Gazeteci olduğunu iddia edenlerin arasında ifade özgürlüğü kapsamında değerlendirilemeyecek nitelikte beyanlarda bulunan ve FETÖ, PKK, DHKP-C ve DEAŞ üyesi kişiler de bulunuyor. Bunlar terör örgütünün amaçlarını gerçekleştirmek ve eylemlerini övmek suretiyle örgüt propagandası yapmak için ifade beyanında bulunduklarından cezaevindedir. Bu tutuklamalar, AİHS'nin 10. maddesi ve Anayasa'nın 26. ve 28. maddelerinin gereğidir.

Şunu da hatırlatmalıyım ki cezaevinde bulunan ve gazeteci olduğunu iddia eden kişilerin hiçbiri basın kartına sahip değildir.

"VESAYETÇİ ZİHNİYETTEN ÖĞRENECEĞİMİZ HİÇBİR ŞEY YOK"

Basın özgürlüğü konusu belirli kesimler tarafından araçsallaştırılıyor mu?

CEVAP: Türkiye'de belirli bir zihniyet, ülkemizin uluslararası alandaki itibarına zarar verme pahasına basın özgürlüğü meselesini siyaseten kullanıyor.

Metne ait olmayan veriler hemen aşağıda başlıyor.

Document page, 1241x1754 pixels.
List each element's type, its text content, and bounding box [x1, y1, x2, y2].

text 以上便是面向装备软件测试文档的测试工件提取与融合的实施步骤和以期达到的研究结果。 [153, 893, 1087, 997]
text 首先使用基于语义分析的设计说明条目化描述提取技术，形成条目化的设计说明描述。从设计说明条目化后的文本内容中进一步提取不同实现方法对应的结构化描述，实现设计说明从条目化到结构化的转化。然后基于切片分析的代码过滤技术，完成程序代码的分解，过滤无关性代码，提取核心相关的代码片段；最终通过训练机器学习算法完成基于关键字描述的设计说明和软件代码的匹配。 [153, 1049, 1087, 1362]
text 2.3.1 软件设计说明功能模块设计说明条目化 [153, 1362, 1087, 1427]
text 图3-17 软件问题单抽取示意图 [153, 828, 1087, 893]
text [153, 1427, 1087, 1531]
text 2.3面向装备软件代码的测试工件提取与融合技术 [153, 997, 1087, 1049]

Ancak bu zihniyetin daha önceki yaklaşımları ve söylemleri milletin hafızasındadır. 28 Şubat döneminde medyayı darbeye zemin hazırlamak için araçsallaştıran, iktidara geldiğinde gazetelere el koyacağını açıkça zikreden, 15 Temmuz'u "kontrollü darbe" olarak niteleyen, ABD'den iktidar dilenen bir vesayetçi zihniyetten öğreneceğimiz bir "hukuk, demokrasi veya özgürlük" dersi yoktur.

Basın İlan Kurumu görevlerini, ülkemizin ve milletimizin menfaatleri doğrultusunda ve büyük bir azimle yürütmeye devam edecektir.